--- SELECTED TEXT Enclosed Below ---
This article is part of AQ’s special report on sustainable development of the Amazon | Ler em português | Leer en español
Half a century ago, during Brazil’s military dictatorship of the 1960s and ’70s, magazines burst with propaganda portraying the Amazon as a “Green Hell” to be conquered at all costs. “Here, we defeated the forest!” boasted one ad showing bulldozers and fallen trees. In the decades since, an area bigger than Texas and Pennsylvania combined has been razed, reducing the forest’s area by some 20%, mostly to make room for cattle ranches, soy farms and illegal mines.
Today, we know this was a disastrous growth model for the planet – but also for the 35 million people who live in the Amazon basin, which includes parts of eight countries. Whatever profits came from destroying the forest went to a miniscule number of ranchers and companies. In the Brazilian Amazon, residents have incomes 40% lower than the national average, while suffering higher rates of unemployment and health issues. Meanwhile, a resurgence of the slash and burn model under President Jair Bolsonaro, a former Army captain still enamored by some of the former dictatorship’s ill-advised ideas, has put Brazil’s entire economy at risk of consumer boycotts and sanctions from a world no longer willing to tolerate such devastation.
--- End of Enclosed SELECTED TEXT ---
## WORK INSTRUCTION:
Continue the article on sustainable development of the Amazon from the end of its last paragraph, the one about Bolsonaro.
--- ENTRIES SUPPLIED Enclosed Below ---
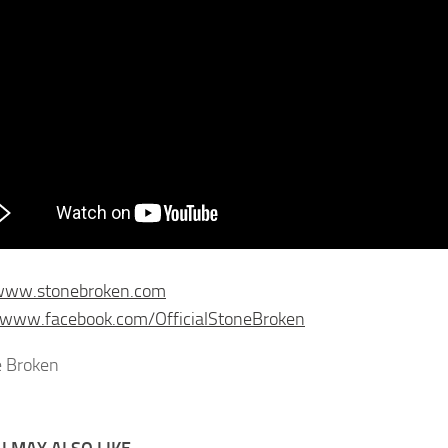
/www.stonebroken.com
/www.facebook.com/OfficialStoneBroken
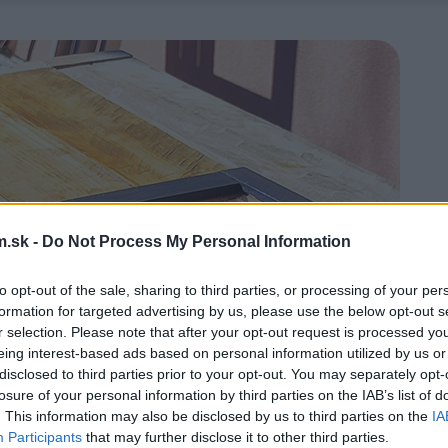
.sk -
Do Not Process My Personal Information
to opt-out of the sale, sharing to third parties, or processing of your per
formation for targeted advertising by us, please use the below opt-out s
r selection. Please note that after your opt-out request is processed y
eing interest-based ads based on personal information utilized by us or
disclosed to third parties prior to your opt-out. You may separately opt-
losure of your personal information by third parties on the IAB’s list of
. This information may also be disclosed by us to third parties on the
IA
Participants
that may further disclose it to other third parties.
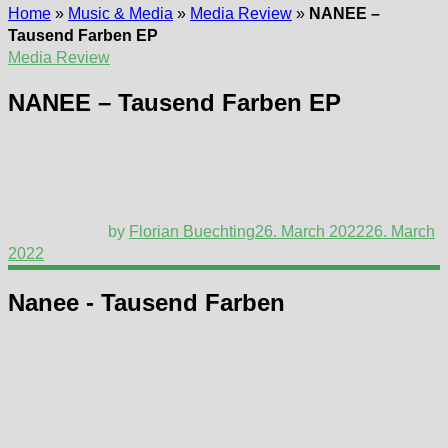
Home
»
Music & Media
»
Media Review
»
NANEE –
Tausend Farben EP
Media Review
NANEE – Tausend Farben EP
by
Florian Buechting
26. March 2022
26. March
2022
Nanee - Tausend Farben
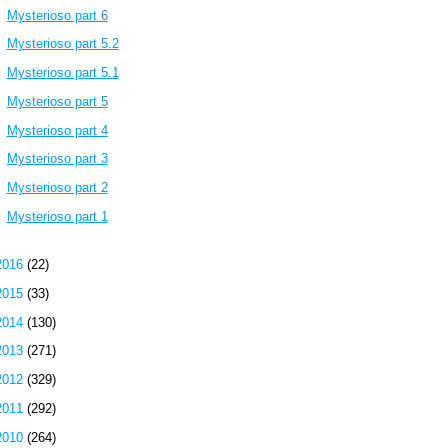
Mysterioso part 6
Mysterioso part 5.2
Mysterioso part 5.1
Mysterioso part 5
Mysterioso part 4
Mysterioso part 3
Mysterioso part 2
Mysterioso part 1
2016
(22)
2015
(33)
2014
(130)
2013
(271)
2012
(329)
2011
(292)
2010
(264)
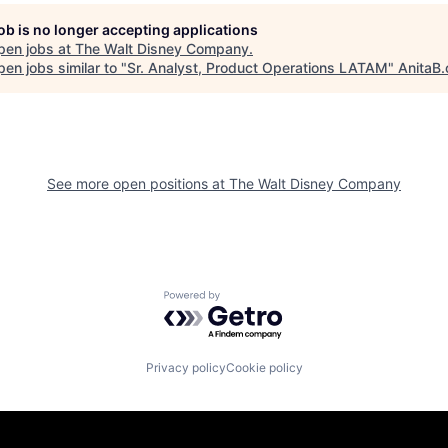
job is no longer accepting applications
pen jobs at
The Walt Disney Company
.
en jobs similar to "
Sr. Analyst, Product Operations LATAM
"
AnitaB.
See more open positions at
The Walt Disney Company
Powered by Getro.com
Privacy policy
Cookie policy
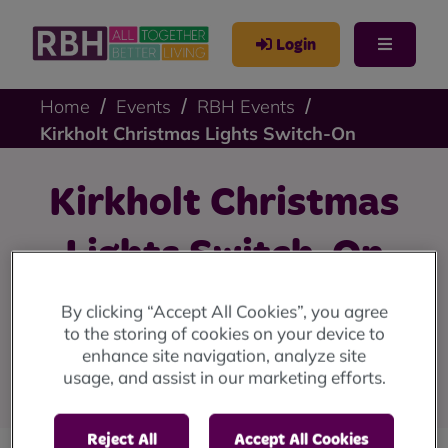
Login
Home
Events
RBH Events
Kirkholt Christmas Lights Switch-On
Kirkholt Christmas
Lights Switch-On
We're switching on the Christmas lights at the Strand
By clicking “Accept All Cookies”, you agree
Community Hub in Kirkholt on Thursday 20 November.
to the storing of cookies on your device to
Join us from 6pm until 8pm, with the switch-on at
enhance site navigation, analyze site
6.30pm.
usage, and assist in our marketing efforts.
Reject All
Accept All Cookies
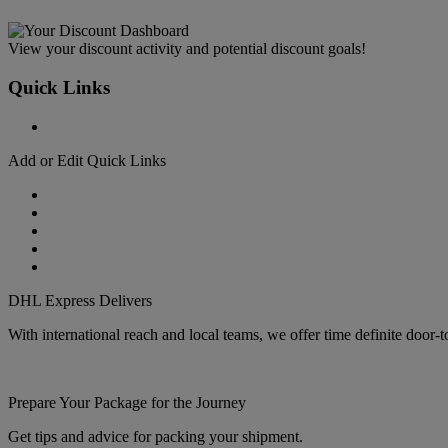
View your discount activity and potential discount goals!
Quick Links
Add or Edit Quick Links
DHL Express Delivers
With international reach and local teams, we offer time definite door-
Prepare Your Package for the Journey
Get tips and advice for packing your shipment.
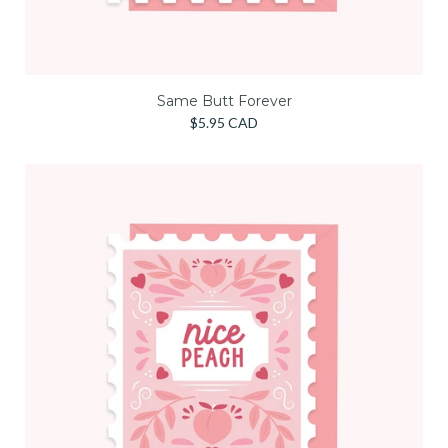
Same Butt Forever
$5.95 CAD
--- End of Enclosed ENTRIES SUPPLIED ---
## RESULT OF THIS TASK:
The good news is that another model is possible; One in which the standing Amazon forest is treated as a one-of-a-kind, priceless economic asset, rather than an obstacle to progress. Recent technological advances, as well as changing global consumer preferences, point to a future in which Brazil and other countries could become green superpowers, harnessing the Amazon’s natural wealth to export everything from sustainably cultivated cocoa, açai and fish to promising new inputs for cosmetics and pharmaceuticals. Such business, if managed the right way, could generate millions of green jobs inside and outside the region.
The idea of sustainable development tends to generate skepticism, and with good reason. Bolsonaro’s recent embrace of the concept feels to many like a cynical diversionary tactic. Others worry about “greenwashing” by corporations. But simply building a fence around the Amazon will not work. After progress in the 2000s, deforestation rates started to rise again in 2012, just as Brazil’s economy began its current struggles, and have doubled since then. It is clear that poverty, along with corruption and organized crime, must be addressed to help keep the Amazon intact.
Going forward, governments, companies and civil society should work together to help build a virtuous circle – in which Amazon communities see the value of the forest, work to preserve it, and benefit directly from its bounty. In this issue, we highlight several cases where this is already happening. Our cover story looks at the pirarucu, a monstrous 450-pound fish that will never win a beauty contest, but has a delicious white flesh that gourmets find irresistible. Other case studies range from coffee to highly regulated mining to jaborandi, a once-endangered Amazon shrub that is used in eyedrops for glaucoma.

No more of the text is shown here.